For generations the Duck Lake, or Sayisi, Dene lived in north-central Manitoba, where they hunted the abundant caribou of the Qamanirjuaq herd.

But government biologists after the Second World War decided that the herd was in decline and that traditional hunting was part of the reason.

As well, the federal Department of Indian Affairs was eager to have bands living in places where they were easier to administer, anthropologist Virginia Petch said.

Although the Sayisi had signed Treaty 5 in 1910, they had still not been granted a reserve, so in 1956, Ottawa decided the Sayisi would be relocated.

The original destination was the North Knife River, northwest of Churchill, Man., and not far from the band's original territory. But housing materials for the band were washed away in a flood and the entire group - between 50 and 100 people - was taken to Churchill on Hudson Bay instead.

"They had to leave their dogs and equipment," Ms. Petch said. "They were just lifted with the clothes on their back into Churchill."

For years, they lived in a collection of shacks along the shores of the bay. Indian agents rationed the rifle shells the men could use for hunting and issued them traps that were the wrong size for local game.

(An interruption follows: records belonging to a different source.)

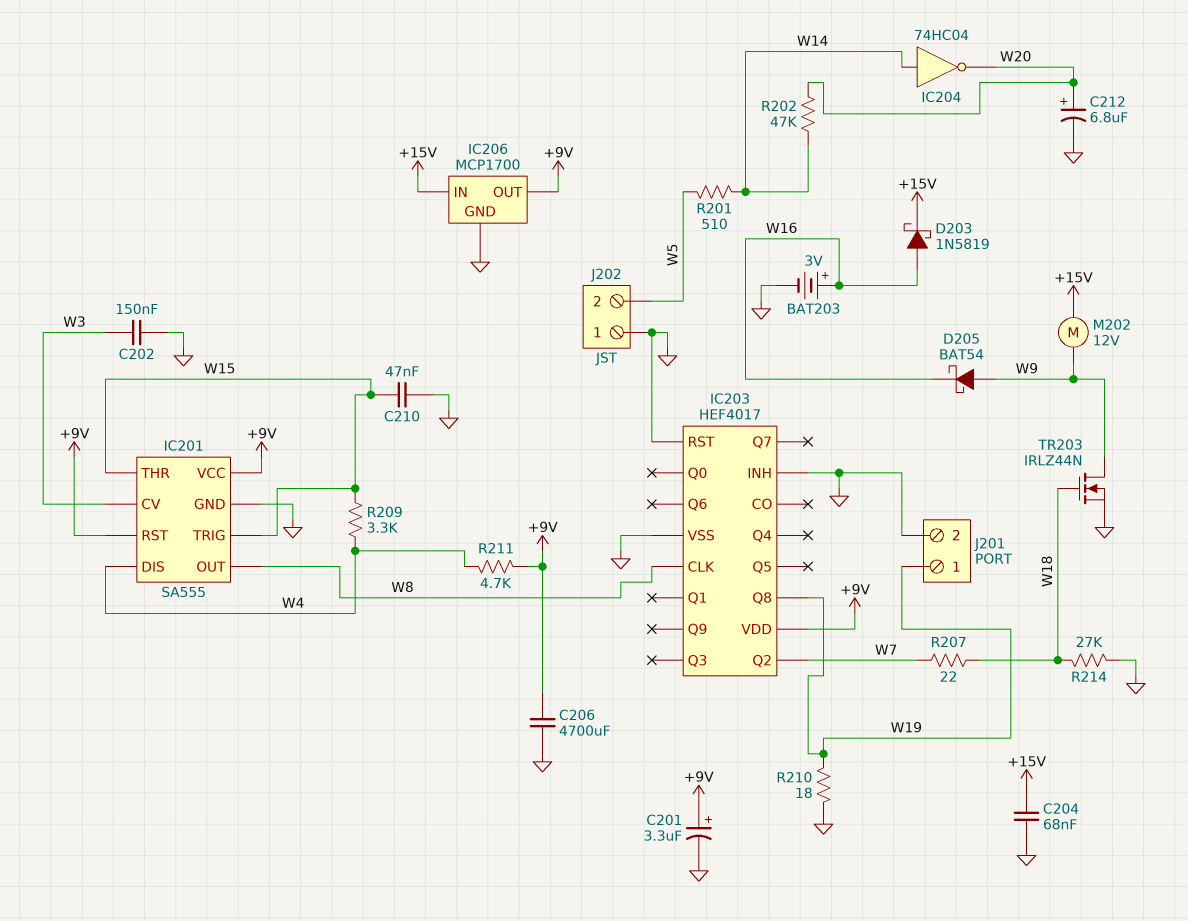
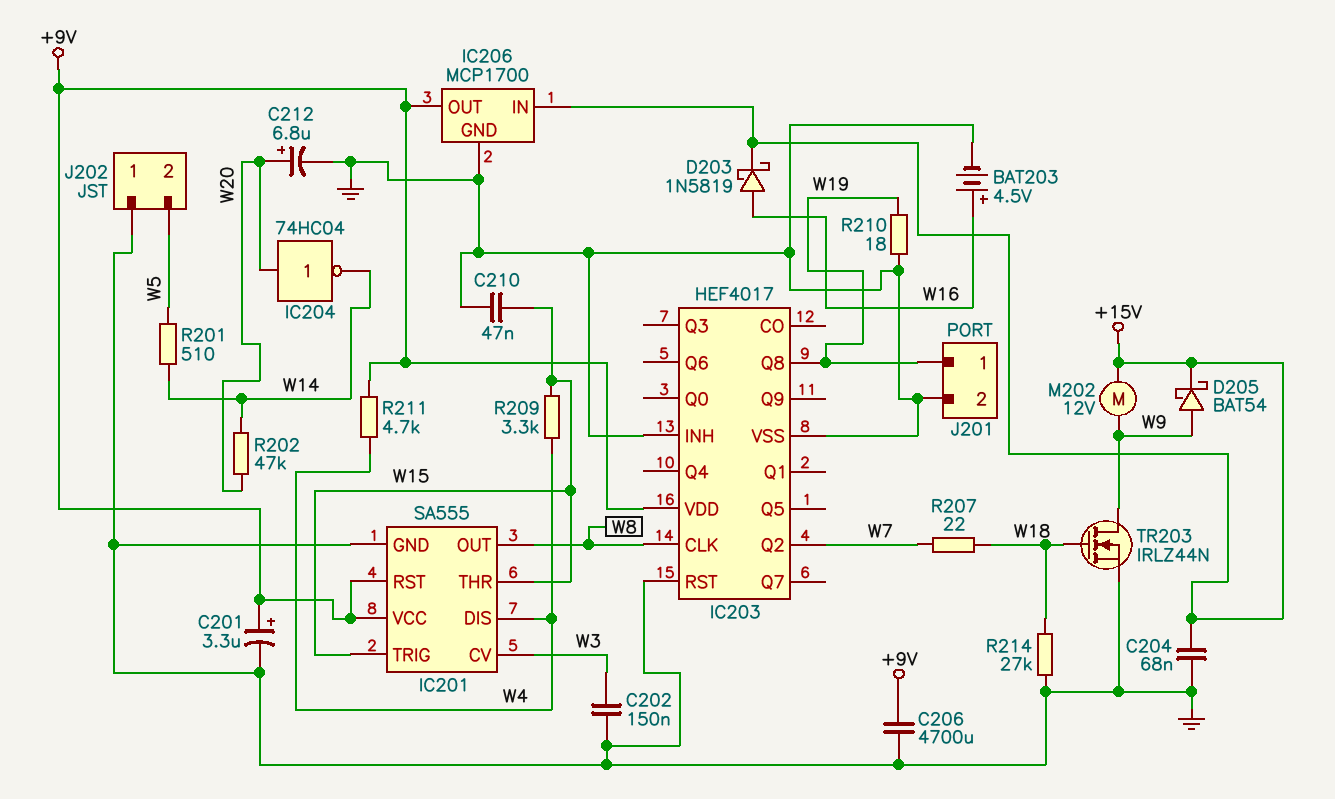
BAT203: 3V (plus W16, minus GND) -> 4.5V (plus W16, minus GND)
D205: schottky BAT54 (A W9, K W16) -> schottky BAT54 (A W9, K +15V)
IC204: NOT 74HC04 (in W14, out W20) -> NOT 74HC04 (in W20, out W14)

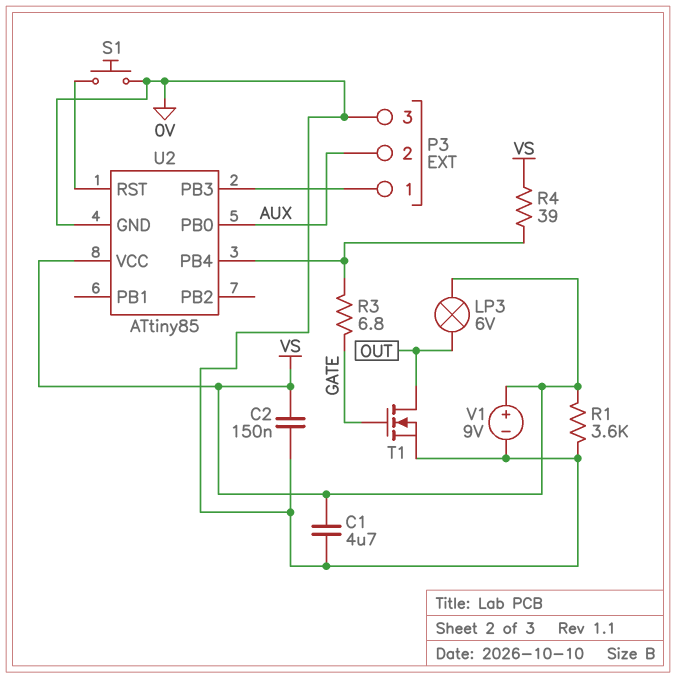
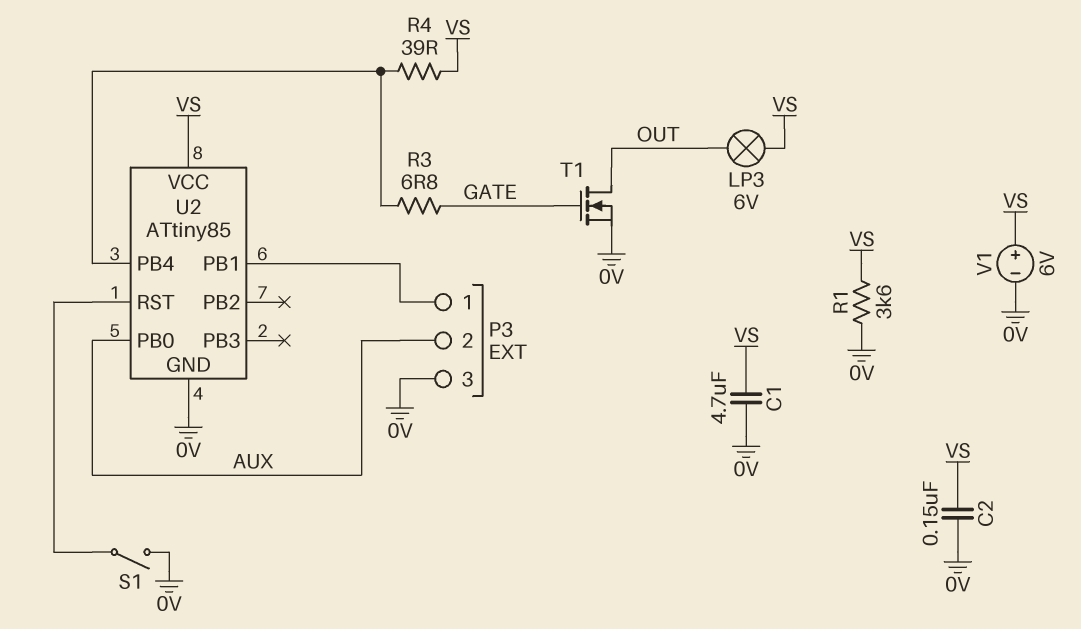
S1: button (0V, U2/RST) -> switch (0V, U2/RST)
U2 pin PB1: none -> P3/1
U2 pin PB3: P3/1 -> none
V1: 9V (plus VS, minus 0V) -> 6V (plus VS, minus 0V)

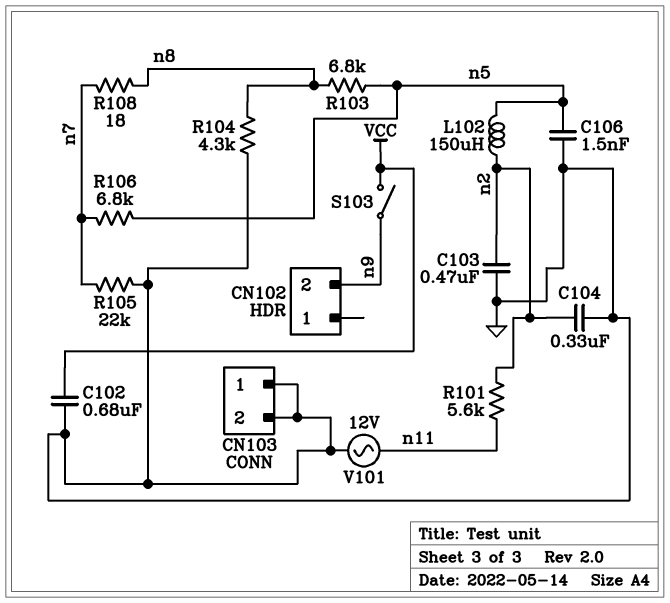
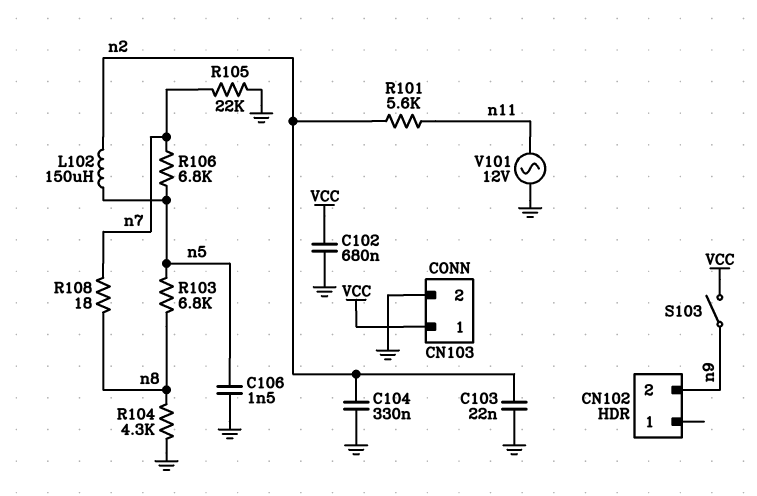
C103: 470nF (GND, n2) -> 22nF (GND, n2)
CN103 pin 1: GND -> VCC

Alcoholism and poverty set in. In one generation, about a third of the Sayisi died out.

"They were forgotten about," Ms. Petch. "People struggled."

Meanwhile, government biologists realized they had been wrong about the caribou and that, in fact, the herd was healthy. The entire rationale for the relocation that had caused such suffering was mistaken.

By the late 1960s, some band members began to drift back to their traditional lands and started to live at Tadoule Lake. The fledgling settlement took hold and, in 1973, the rest of the band was moved out of Churchill and onto the land where it remains.

"This disgraceful and sad chapter in Manitoba history must be acknowledged," Northern Affairs Minister Eric Robinson said in Churchill on Tuesday. "With this apology, we pledge to never forget the tremendous suffering initiated over 50 years ago that continues in so many ways to this day."

The Sayisi are currently negotiating a treaty settlement. Manitoba has proposed to provide about 5,200 hectares of land over and above any eventual treaty entitlement.

An apology and settlement for the Sayisi was recommended in the 1996 Royal Commission on Aboriginal Peoples.